Most Americans do not consume enough fruits and vegetables to meet recommendations in the 2015–2020 Dietary Guidelines for Americans. One reason may be that some consumers perceive these foods to be expensive. However, a new report released by the U.S. Dept. of Agriculture’s Economic Research Service (USDA ERS) shows that most Americans should be able to afford to eat the recommended amount of fruits and vegetables, as long as they cut back on foods high in fat and added sugars.

Using 2013 retail scanner data from Information Resources Inc. (IRI), the researchers estimated the average price at retail stores of a pound and an edible cup-equivalent (or for juices, a pint and an edible cup-equivalent) of 156 commonly consumed fresh and processed fruits and vegetables. They determined that in 2013, a consumer on a 2,000-calorie diet could satisfy federal fruit and vegetable recommendations for $2.10–$2.60 per day. That’s equivalent to about 40% of an average U.S. household’s food budget. Currently, Americans spend only 26% of their food budgets on fruits and vegetables, and among lower-income households, it’s just 12%–13%.
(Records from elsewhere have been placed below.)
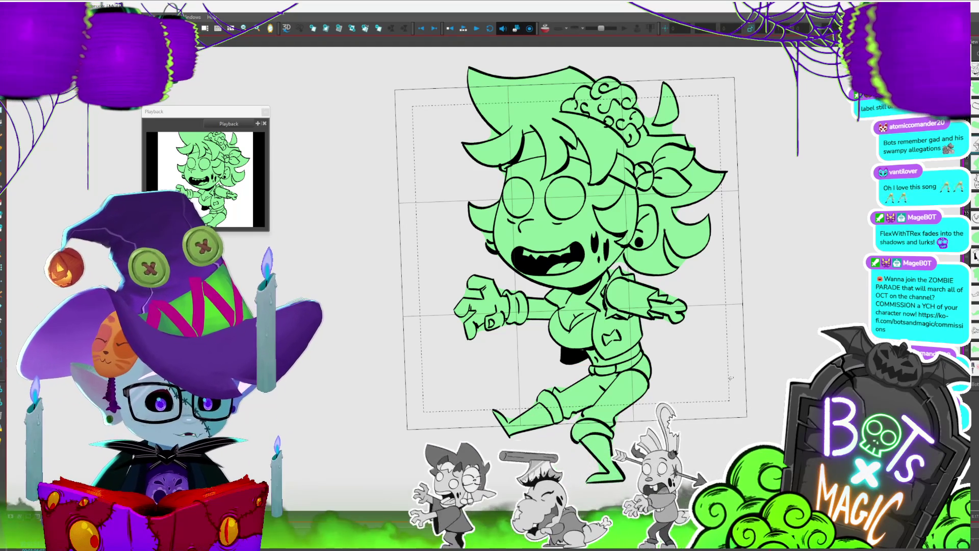
{"action": "key", "text": "2"}
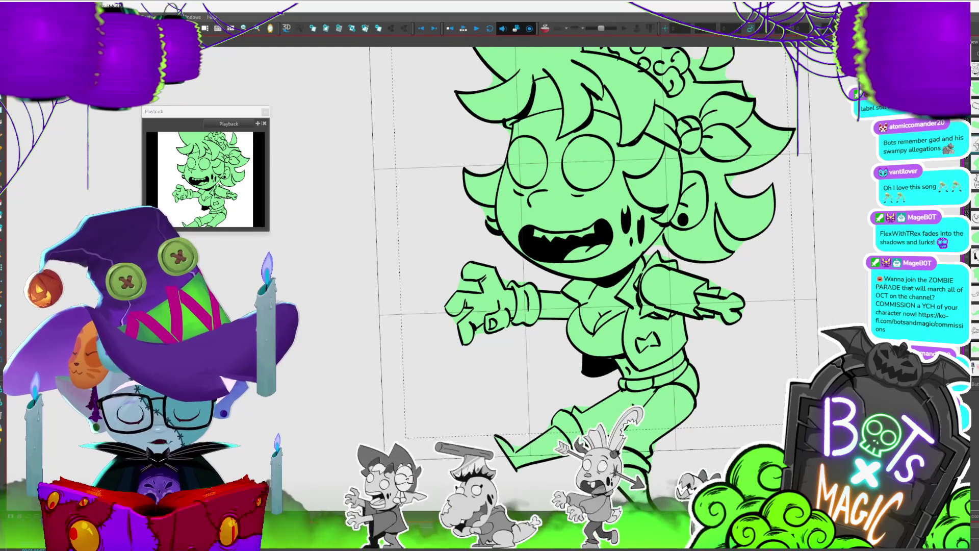
{"action": "key", "text": "1"}
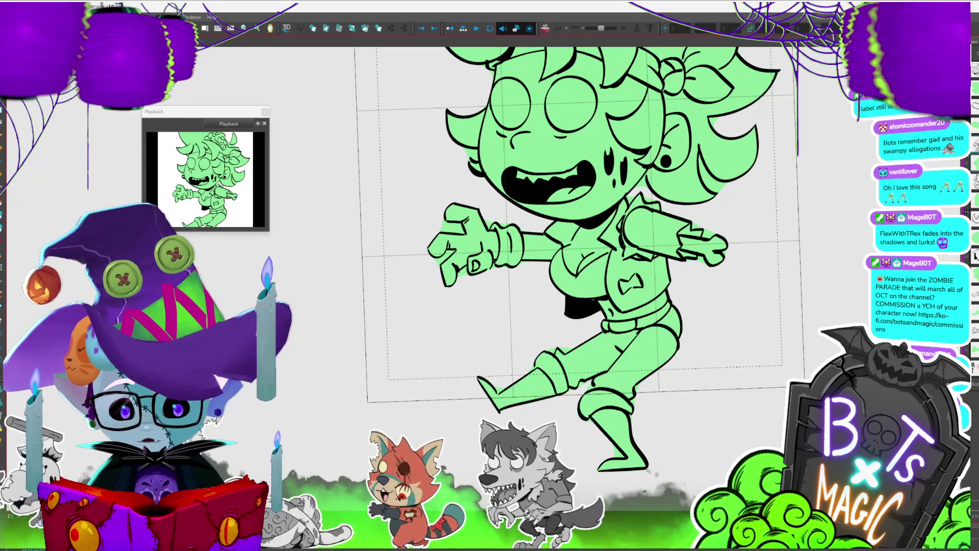
{"action": "scroll", "coordinate": [700, 384], "scroll_direction": "down", "scroll_amount": 5}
Nine of 63 fruits (14%) analyzed cost less than $0.40 per cup-equivalent, including watermelon, bananas, and frozen concentrated apple juice. On a diet of 2,000 calories a day, the federal guidelines recommend a person consume 2 cup-equivalents of fruit daily. In addition, 17% of the vegetables analyzed fell under the $0.40 threshold, including potatoes, dried pinto beans, and dried lentils. The guidelines suggest 2.5 cup-equivalents of vegetables daily.

Another 41% of the fruits and 60% of the vegetables cost between $0.40 and $0.80 per cup-equivalent. Foods like fresh raspberries, frozen artichokes, and fresh asparagus were on the higher end of the price range, exceeding $2 per cup-equivalent.

The researchers concluded that a family of four could purchase a sufficient variety of fruits and vegetables to meet those same guidelines with a limited budget, based on the USDA’s Thrifty Food Plan (TFP). However, this would require the household to allocate a much larger share of its overall food budget to fruits and vegetables and a smaller share to foods high in solid fats, added sugars, and sodium.

Previous studies have identified potential strategies for increasing fruit and vegetable consumption, including price subsidies for low-income Americans, opening new retail outlets that offer fruits and vegetables in underserved communities, and encouraging restaurants to modify or reformulate menu items. However, based on the findings of this study, the researchers concluded that it might also be helpful to encourage consumers to make room in their food budgets for fruits and vegetables by spending less money on products high in solid fats, added sugars, and sodium.